WHAT NEEDS TO BE DONE:
Whenever a line of the records below contains the word "desk", copy that line.

--- GIVEN INFORMATION Enclosed Below ---

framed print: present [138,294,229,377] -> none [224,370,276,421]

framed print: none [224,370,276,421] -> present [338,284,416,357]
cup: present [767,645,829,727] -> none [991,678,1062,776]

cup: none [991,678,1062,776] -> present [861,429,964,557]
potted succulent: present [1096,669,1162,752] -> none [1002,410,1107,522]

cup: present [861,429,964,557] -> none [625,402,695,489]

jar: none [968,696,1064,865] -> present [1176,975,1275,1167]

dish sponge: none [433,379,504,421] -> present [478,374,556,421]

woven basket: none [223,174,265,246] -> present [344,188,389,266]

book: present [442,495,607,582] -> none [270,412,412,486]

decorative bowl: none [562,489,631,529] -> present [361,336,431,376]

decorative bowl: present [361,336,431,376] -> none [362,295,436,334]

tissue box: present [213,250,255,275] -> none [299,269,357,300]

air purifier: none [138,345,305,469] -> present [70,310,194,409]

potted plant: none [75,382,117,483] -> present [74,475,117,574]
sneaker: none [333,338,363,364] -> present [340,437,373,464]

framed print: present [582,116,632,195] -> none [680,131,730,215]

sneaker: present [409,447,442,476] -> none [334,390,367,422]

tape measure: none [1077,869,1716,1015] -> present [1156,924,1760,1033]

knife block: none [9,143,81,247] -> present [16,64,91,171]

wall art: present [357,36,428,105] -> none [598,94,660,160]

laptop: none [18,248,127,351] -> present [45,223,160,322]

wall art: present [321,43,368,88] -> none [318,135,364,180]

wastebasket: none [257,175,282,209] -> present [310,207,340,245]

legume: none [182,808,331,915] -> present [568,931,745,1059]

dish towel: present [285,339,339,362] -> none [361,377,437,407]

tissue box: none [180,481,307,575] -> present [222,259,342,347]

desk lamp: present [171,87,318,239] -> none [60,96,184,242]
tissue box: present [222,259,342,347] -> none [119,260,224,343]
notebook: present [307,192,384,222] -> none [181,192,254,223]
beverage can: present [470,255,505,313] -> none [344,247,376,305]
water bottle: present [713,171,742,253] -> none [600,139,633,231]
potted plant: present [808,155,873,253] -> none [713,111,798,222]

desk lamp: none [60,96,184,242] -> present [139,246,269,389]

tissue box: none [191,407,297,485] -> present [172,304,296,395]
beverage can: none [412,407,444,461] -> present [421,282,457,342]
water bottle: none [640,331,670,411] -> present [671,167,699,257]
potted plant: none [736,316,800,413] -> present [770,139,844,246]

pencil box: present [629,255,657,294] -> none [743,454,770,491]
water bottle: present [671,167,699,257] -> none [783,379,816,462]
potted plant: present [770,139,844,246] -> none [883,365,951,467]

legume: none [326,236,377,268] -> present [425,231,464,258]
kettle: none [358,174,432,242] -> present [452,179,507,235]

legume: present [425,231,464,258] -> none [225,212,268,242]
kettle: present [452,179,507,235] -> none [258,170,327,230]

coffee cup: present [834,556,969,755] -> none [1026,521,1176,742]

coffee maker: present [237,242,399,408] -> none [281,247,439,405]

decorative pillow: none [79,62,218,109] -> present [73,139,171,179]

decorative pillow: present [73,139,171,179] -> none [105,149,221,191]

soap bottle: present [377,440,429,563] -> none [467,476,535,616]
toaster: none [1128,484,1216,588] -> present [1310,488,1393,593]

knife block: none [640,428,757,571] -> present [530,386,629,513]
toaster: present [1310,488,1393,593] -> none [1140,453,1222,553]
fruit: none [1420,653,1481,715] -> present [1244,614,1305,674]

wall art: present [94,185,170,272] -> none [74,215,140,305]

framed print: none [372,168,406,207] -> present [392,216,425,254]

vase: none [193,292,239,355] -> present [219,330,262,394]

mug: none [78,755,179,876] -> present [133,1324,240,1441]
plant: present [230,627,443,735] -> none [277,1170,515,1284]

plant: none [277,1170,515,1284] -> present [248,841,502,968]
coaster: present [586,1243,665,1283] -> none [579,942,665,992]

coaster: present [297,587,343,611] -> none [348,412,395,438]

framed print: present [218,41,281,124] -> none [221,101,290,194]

--- End of Enclosed GIVEN INFORMATION ---

EXPECTED OUTPUT:
desk lamp: present [171,87,318,239] -> none [60,96,184,242]
desk lamp: none [60,96,184,242] -> present [139,246,269,389]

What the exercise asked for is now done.